===== Records shown =====

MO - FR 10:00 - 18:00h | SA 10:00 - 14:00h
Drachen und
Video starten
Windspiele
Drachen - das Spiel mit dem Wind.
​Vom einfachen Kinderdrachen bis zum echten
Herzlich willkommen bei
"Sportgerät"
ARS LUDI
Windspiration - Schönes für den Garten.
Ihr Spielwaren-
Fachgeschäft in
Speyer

=====
===== Records shown =====

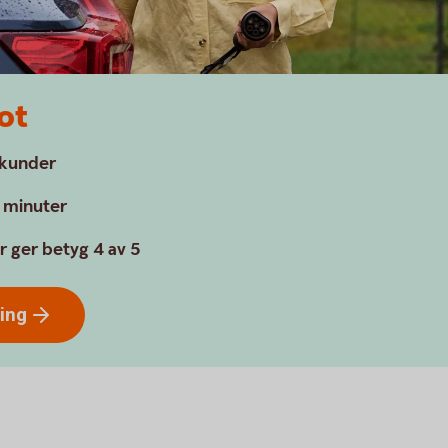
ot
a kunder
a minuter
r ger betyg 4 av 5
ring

=====

• [Exercise requirements] Reproduce, line for line, the entries from the line containing "MO - FR 10:00 - 18:00h | SA 10:00 - 14:00h" up to and including the line containing "Fachgeschäft in".

• [Your solution]
MO - FR 10:00 - 18:00h | SA 10:00 - 14:00h
Drachen und
Video starten
Windspiele
Drachen - das Spiel mit dem Wind.
​Vom einfachen Kinderdrachen bis zum echten
Herzlich willkommen bei
"Sportgerät"
ARS LUDI
Windspiration - Schönes für den Garten.
Ihr Spielwaren-
Fachgeschäft in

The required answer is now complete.